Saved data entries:
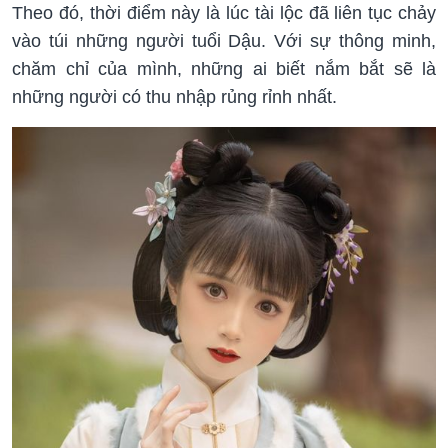
Theo đó, thời điểm này là lúc tài lộc đã liên tục chảy
vào túi những người tuổi Dậu. Với sự thông minh,
chăm chỉ của mình, những ai biết nắm bắt sẽ là
những người có thu nhập rủng rỉnh nhất.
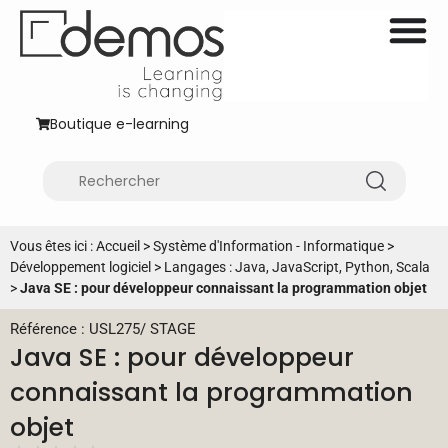
Boutique e-learning
Vous êtes ici :
Accueil
>
Système d'Information - Informatique
>
Développement logiciel
>
Langages : Java, JavaScript, Python, Scala
>
Java SE : pour développeur connaissant la programmation objet
Référence : USL275
/
STAGE
Java SE : pour développeur
connaissant la programmation
objet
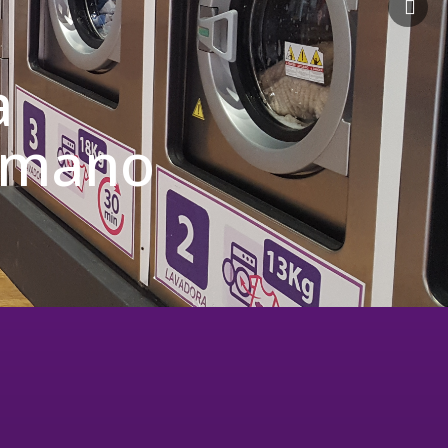
a
u mano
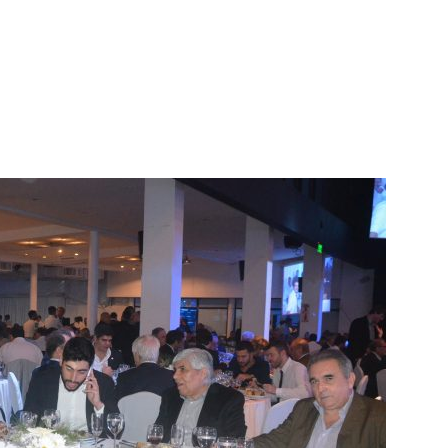
|
Confederación
Argentina
de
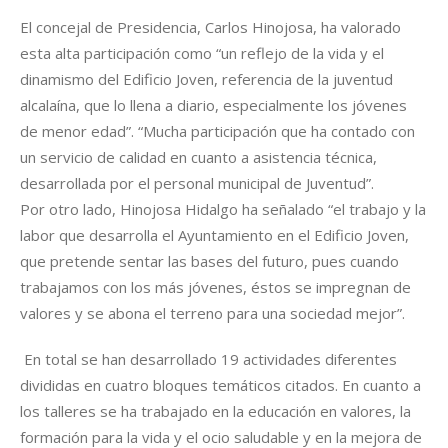
El concejal de Presidencia, Carlos Hinojosa, ha valorado
esta alta participación como “un reflejo de la vida y el
dinamismo del Edificio Joven, referencia de la juventud
alcalaína, que lo llena a diario, especialmente los jóvenes
de menor edad”. “Mucha participación que ha contado con
un servicio de calidad en cuanto a asistencia técnica,
desarrollada por el personal municipal de Juventud”.
Por otro lado, Hinojosa Hidalgo ha señalado “el trabajo y la
labor que desarrolla el Ayuntamiento en el Edificio Joven,
que pretende sentar las bases del futuro, pues cuando
trabajamos con los más jóvenes, éstos se impregnan de
valores y se abona el terreno para una sociedad mejor”.
En total se han desarrollado 19 actividades diferentes
divididas en cuatro bloques temáticos citados. En cuanto a
los talleres se ha trabajado en la educación en valores, la
formación para la vida y el ocio saludable y en la mejora de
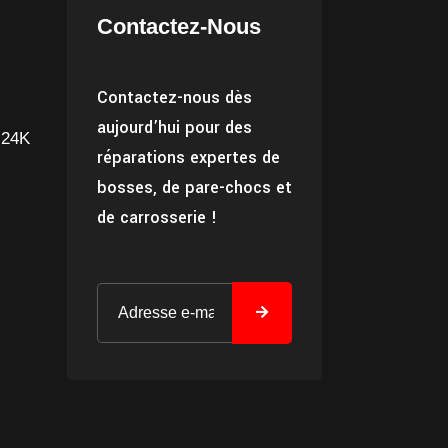
Contactez-Nous
Contactez-nous dès
aujourd’hui pour des
 24K
réparations expertes de
bosses, de pare-chocs et
de carrosserie !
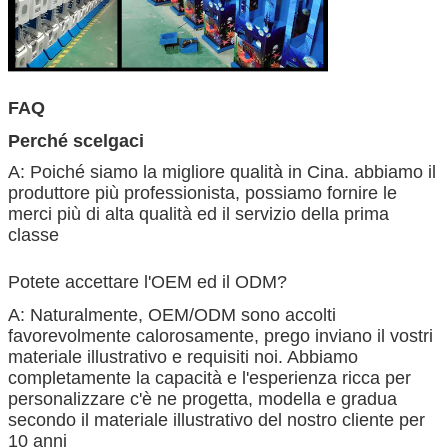
FAQ
Perché scelgaci
A: Poiché siamo la migliore qualità in Cina. abbiamo il
produttore più professionista, possiamo fornire le
merci più di alta qualità ed il servizio della prima
classe
Potete accettare l'OEM ed il ODM?
A: Naturalmente, OEM/ODM sono accolti
favorevolmente calorosamente, prego inviano il vostri
materiale illustrativo e requisiti noi. Abbiamo
completamente la capacità e l'esperienza ricca per
personalizzare c'è ne progetta, modella e gradua
secondo il materiale illustrativo del nostro cliente per
10 anni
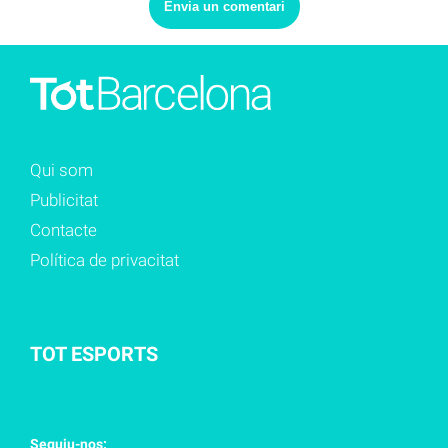
Qui som
Publicitat
Contacte
Política de privacitat
TOT ESPORTS
Seguiu-nos:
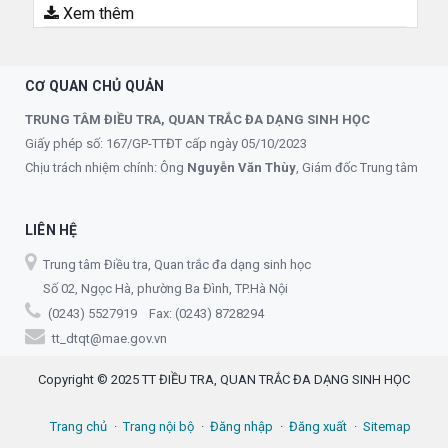
Xem thêm
CƠ QUAN CHỦ QUẢN
TRUNG TÂM ĐIỀU TRA, QUAN TRẮC ĐA DẠNG SINH HỌC
Giấy phép số: 167/GP-TTĐT cấp ngày 05/10/2023
Chịu trách nhiệm chính: Ông
Nguyễn Văn Thùy
, Giám đốc Trung tâm
LIÊN HỆ
Trung tâm Điều tra, Quan trắc đa dạng sinh học
Số 02, Ngọc Hà, phường Ba Đình, TP.Hà Nội
(0243) 5527919 Fax: (0243) 8728294
tt_dtqt@mae.gov.vn
Copyright © 2025 TT ĐIỀU TRA, QUAN TRẮC ĐA DẠNG SINH HỌC
Trang chủ
Trang nội bộ
Đăng nhập
Đăng xuất
Sitemap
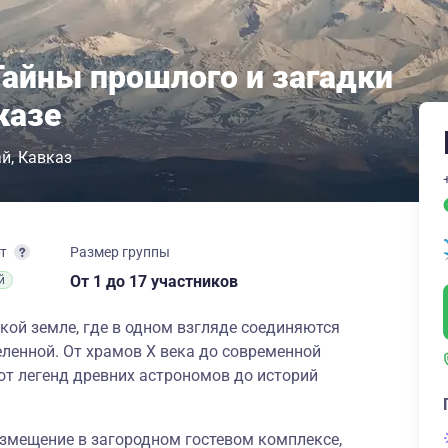
Тайны прошлого и загадки
казе
ай
Кавказ
рт
Размер группы
От 1
до 17 участников
й
кой земле, где в одном взгляде соединяются
еленной. От храмов X века до современной
от легенд древних астрономов до историй
азмещение в загородном гостевом комплексе,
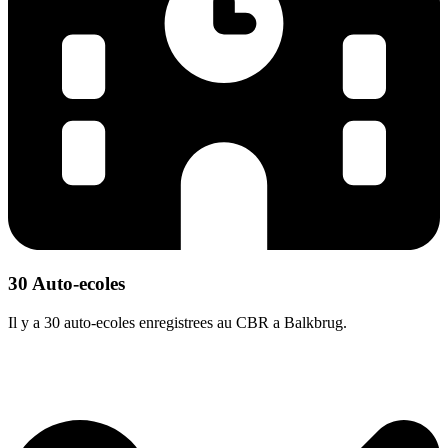
30 Auto-ecoles
Il y a 30 auto-ecoles enregistrees au CBR a Balkbrug.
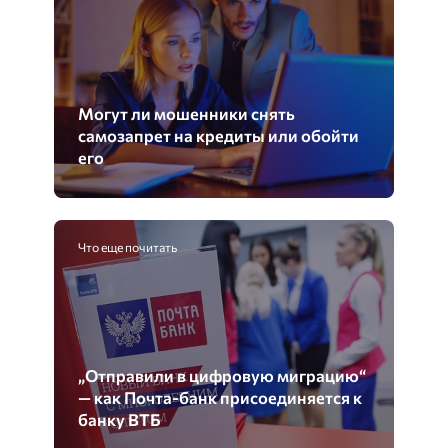
Могут ли мошенники снять
самозапрет на кредиты или обойти
его
Что еще почитать
„Отправили в цифровую миграцию“
— как Почта-банк присоединяется к
банку ВТБ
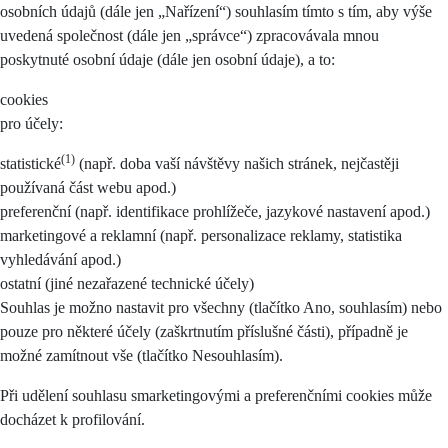
osobních údajů (dále jen „Nařízení“) souhlasím tímto s tím, aby výše
uvedená společnost (dále jen „správce“) zpracovávala mnou
poskytnuté osobní údaje (dále jen osobní údaje), a to:
cookies
pro účely:
(1)
statistické
(např. doba vaší návštěvy našich stránek, nejčastěji
používaná část webu apod.)
preferenční (např. identifikace prohlížeče, jazykové nastavení apod.)
marketingové a reklamní (např. personalizace reklamy, statistika
vyhledávání apod.)
ostatní (jiné nezařazené technické účely)
Souhlas je možno nastavit pro všechny (tlačítko Ano, souhlasím) nebo
pouze pro některé účely (zaškrtnutím příslušné části), případně je
možné zamítnout vše (tlačítko Nesouhlasím).
Při udělení souhlasu smarketingovými a preferenčními cookies může
docházet k profilování.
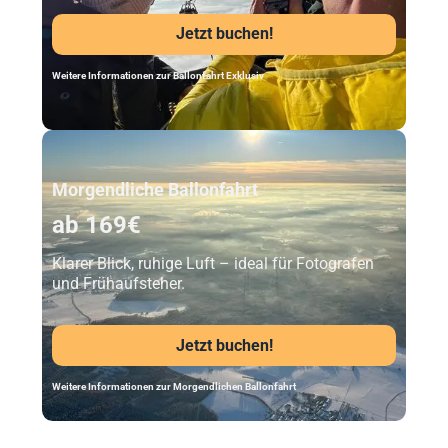
Jetzt buchen!
Weitere Informationen zur Ballonfahrt Exklusiv
Unser Beststeller
Morgendliche Ballonfahrt
ab 169€
Klarer Blick, ruhige Luft – ideal für Fotografen
und Frühaufsteher.
Jetzt buchen!
Weitere Informationen zur Morgendlichen Ballonfahrt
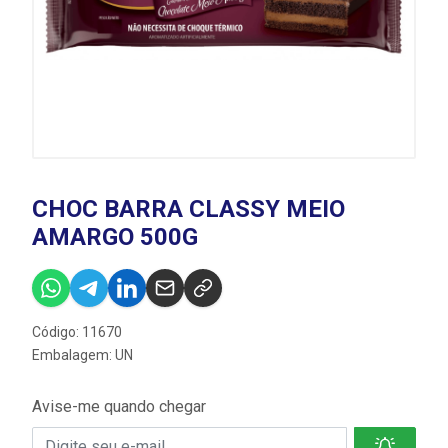
CHOC BARRA CLASSY MEIO
AMARGO 500G
Código: 11670
Embalagem: UN
Avise-me quando chegar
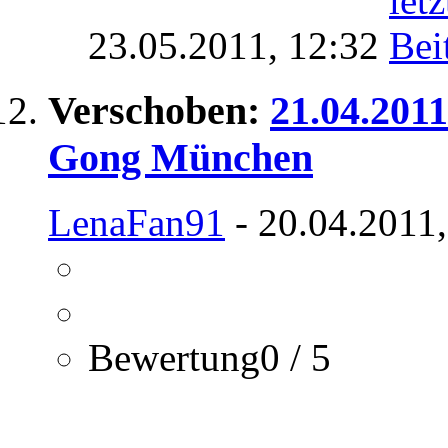
23.05.2011,
12:32
Verschoben:
21.04.2011
Gong München
LenaFan91
- 20.04.2011,
Bewertung0 / 5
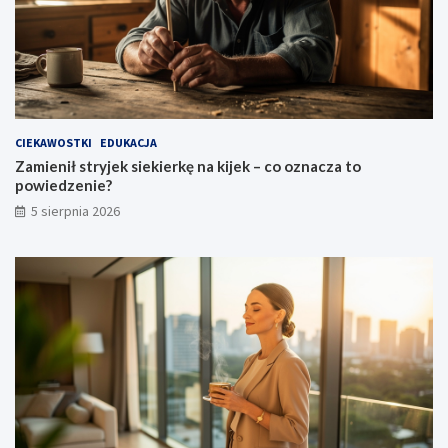
CIEKAWOSTKI
EDUKACJA
Zamienił stryjek siekierkę na kijek – co oznacza to
powiedzenie?
5 sierpnia 2026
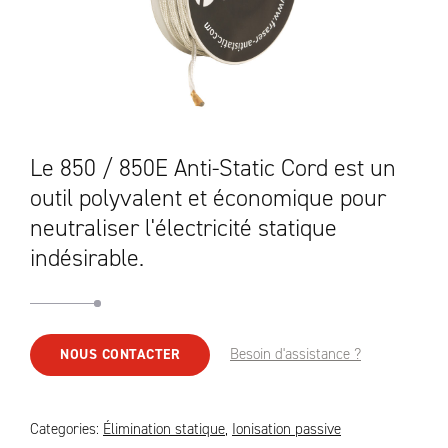
Le 850 / 850E Anti-Static Cord est un
outil polyvalent et économique pour
neutraliser l'électricité statique
indésirable.
Besoin d'assistance ?
NOUS CONTACTER
Categories:
Élimination statique
,
Ionisation passive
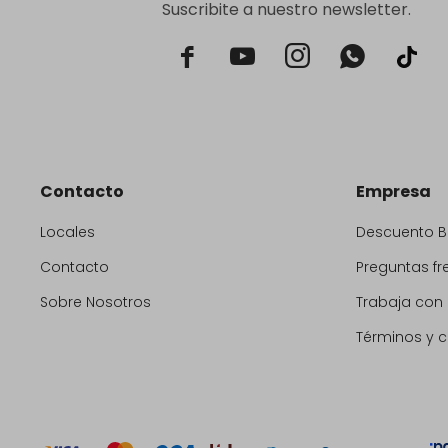
Suscribite a nuestro newsletter.



Contacto
Empresa
Locales
Descuento 
Contacto
Preguntas fr
Sobre Nosotros
Trabaja con
Términos y 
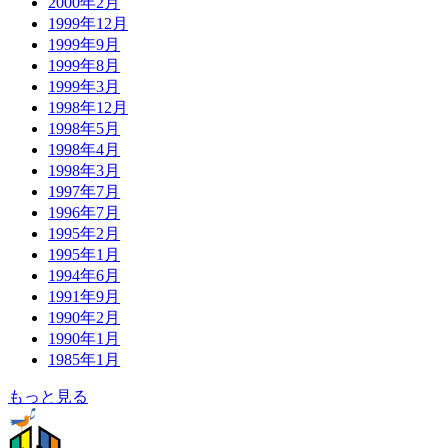
2000年2月
1999年12月
1999年9月
1999年8月
1999年3月
1998年12月
1998年5月
1998年4月
1998年3月
1997年7月
1996年7月
1995年2月
1995年1月
1994年6月
1991年9月
1990年2月
1990年1月
1985年1月
もっと見る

PROBLEM DETAILS: Would you print all of the entries exactly, omitting any image?

RESULT:
Theo đó, thời điểm này là lúc tài lộc đã liên tục chảy
vào túi những người tuổi Dậu. Với sự thông minh,
chăm chỉ của mình, những ai biết nắm bắt sẽ là
những người có thu nhập rủng rỉnh nhất.
Boutique e-learning
Vous êtes ici :
Accueil
>
Système d'Information - Informatique
>
Développement logiciel
>
Langages : Java, JavaScript, Python, Scala
>
Java SE : pour développeur connaissant la programmation objet
Référence : USL275
/
STAGE
Java SE : pour développeur
connaissant la programmation
objet
a
u mano
|
Confederación
Argentina
de
El concejal de Presidencia, Carlos Hinojosa, ha valorado
esta alta participación como “un reflejo de la vida y el
dinamismo del Edificio Joven, referencia de la juventud
alcalaína, que lo llena a diario, especialmente los jóvenes
de menor edad”. “Mucha participación que ha contado con
un servicio de calidad en cuanto a asistencia técnica,
desarrollada por el personal municipal de Juventud”.
Por otro lado, Hinojosa Hidalgo ha señalado “el trabajo y la
labor que desarrolla el Ayuntamiento en el Edificio Joven,
que pretende sentar las bases del futuro, pues cuando
trabajamos con los más jóvenes, éstos se impregnan de
valores y se abona el terreno para una sociedad mejor”.
En total se han desarrollado 19 actividades diferentes
divididas en cuatro bloques temáticos citados. En cuanto a
los talleres se ha trabajado en la educación en valores, la
formación para la vida y el ocio saludable y en la mejora de
Contactez-Nous
Contactez-nous dès
aujourd’hui pour des
 24K
réparations expertes de
bosses, de pare-chocs et
de carrosserie !
FAQ
Perché scelgaci
A: Poiché siamo la migliore qualità in Cina. abbiamo il
produttore più professionista, possiamo fornire le
merci più di alta qualità ed il servizio della prima
classe
Potete accettare l'OEM ed il ODM?
A: Naturalmente, OEM/ODM sono accolti
favorevolmente calorosamente, prego inviano il vostri
materiale illustrativo e requisiti noi. Abbiamo
completamente la capacità e l'esperienza ricca per
personalizzare c'è ne progetta, modella e gradua
secondo il materiale illustrativo del nostro cliente per
10 anni
Qui som
Publicitat
Contacte
Política de privacitat
TOT ESPORTS
Seguiu-nos:
Xem thêm
CƠ QUAN CHỦ QUẢN
TRUNG TÂM ĐIỀU TRA, QUAN TRẮC ĐA DẠNG SINH HỌC
Giấy phép số: 167/GP-TTĐT cấp ngày 05/10/2023
Chịu trách nhiệm chính: Ông
Nguyễn Văn Thùy
, Giám đốc Trung tâm
LIÊN HỆ
Trung tâm Điều tra, Quan trắc đa dạng sinh học
Số 02, Ngọc Hà, phường Ba Đình, TP.Hà Nội
(0243) 5527919 Fax: (0243) 8728294
tt_dtqt@mae.gov.vn
Copyright © 2025 TT ĐIỀU TRA, QUAN TRẮC ĐA DẠNG SINH HỌC
Trang chủ
Trang nội bộ
Đăng nhập
Đăng xuất
Sitemap
Тайны прошлого и загадки
казе
ай
Кавказ
рт
Размер группы
От 1
до 17 участников
й
кой земле, где в одном взгляде соединяются
еленной. От храмов X века до современной
от легенд древних астрономов до историй
азмещение в загородном гостевом комплексе,
30 Auto-ecoles
Il y a 30 auto-ecoles enregistrees au CBR a Balkbrug.
Могут ли мошенники снять
самозапрет на кредиты или обойти
его
Что еще почитать
„Отправили в цифровую миграцию“
— как Почта-банк присоединяется к
банку ВТБ
osobních údajů (dále jen „Nařízení“) souhlasím tímto s tím, aby výše
uvedená společnost (dále jen „správce“) zpracovávala mnou
poskytnuté osobní údaje (dále jen osobní údaje), a to:
cookies
pro účely:
(1)
statistické
(např. doba vaší návštěvy našich stránek, nejčastěji
používaná část webu apod.)
preferenční (např. identifikace prohlížeče, jazykové nastavení apod.)
marketingové a reklamní (např. personalizace reklamy, statistika
vyhledávání apod.)
ostatní (jiné nezařazené technické účely)
Souhlas je možno nastavit pro všechny (tlačítko Ano, souhlasím) nebo
pouze pro některé účely (zaškrtnutím příslušné části), případně je
možné zamítnout vše (tlačítko Nesouhlasím).
Při udělení souhlasu smarketingovými a preferenčními cookies může
docházet k profilování.
Jetzt buchen!
Weitere Informationen zur Ballonfahrt Exklusiv
Unser Beststeller
Morgendliche Ballonfahrt
ab 169€
Klarer Blick, ruhige Luft – ideal für Fotografen
und Frühaufsteher.
Jetzt buchen!
Weitere Informationen zur Morgendlichen Ballonfahrt
CHOC BARRA CLASSY MEIO
AMARGO 500G
Código: 11670
Embalagem: UN
Avise-me quando chegar
23.05.2011,
12:32
Verschoben:
21.04.2011
Gong München
LenaFan91
- 20.04.2011,
Bewertung0 / 5
CIEKAWOSTKI
EDUKACJA
Zamienił stryjek siekierkę na kijek – co oznacza to
powiedzenie?
5 sierpnia 2026
Le 850 / 850E Anti-Static Cord est un
outil polyvalent et économique pour
neutraliser l'électricité statique
indésirable.
Besoin d'assistance ?
NOUS CONTACTER
Categories:
Élimination statique
,
Ionisation passive
Suscribite a nuestro newsletter.



Contacto
Empresa
Locales
Descuento 
Contacto
Preguntas fr
Sobre Nosotros
Trabaja con
Términos y 
2000年2月
1999年12月
1999年9月
1999年8月
1999年3月
1998年12月
1998年5月
1998年4月
1998年3月
1997年7月
1996年7月
1995年2月
1995年1月
1994年6月
1991年9月
1990年2月
1990年1月
1985年1月
もっと見る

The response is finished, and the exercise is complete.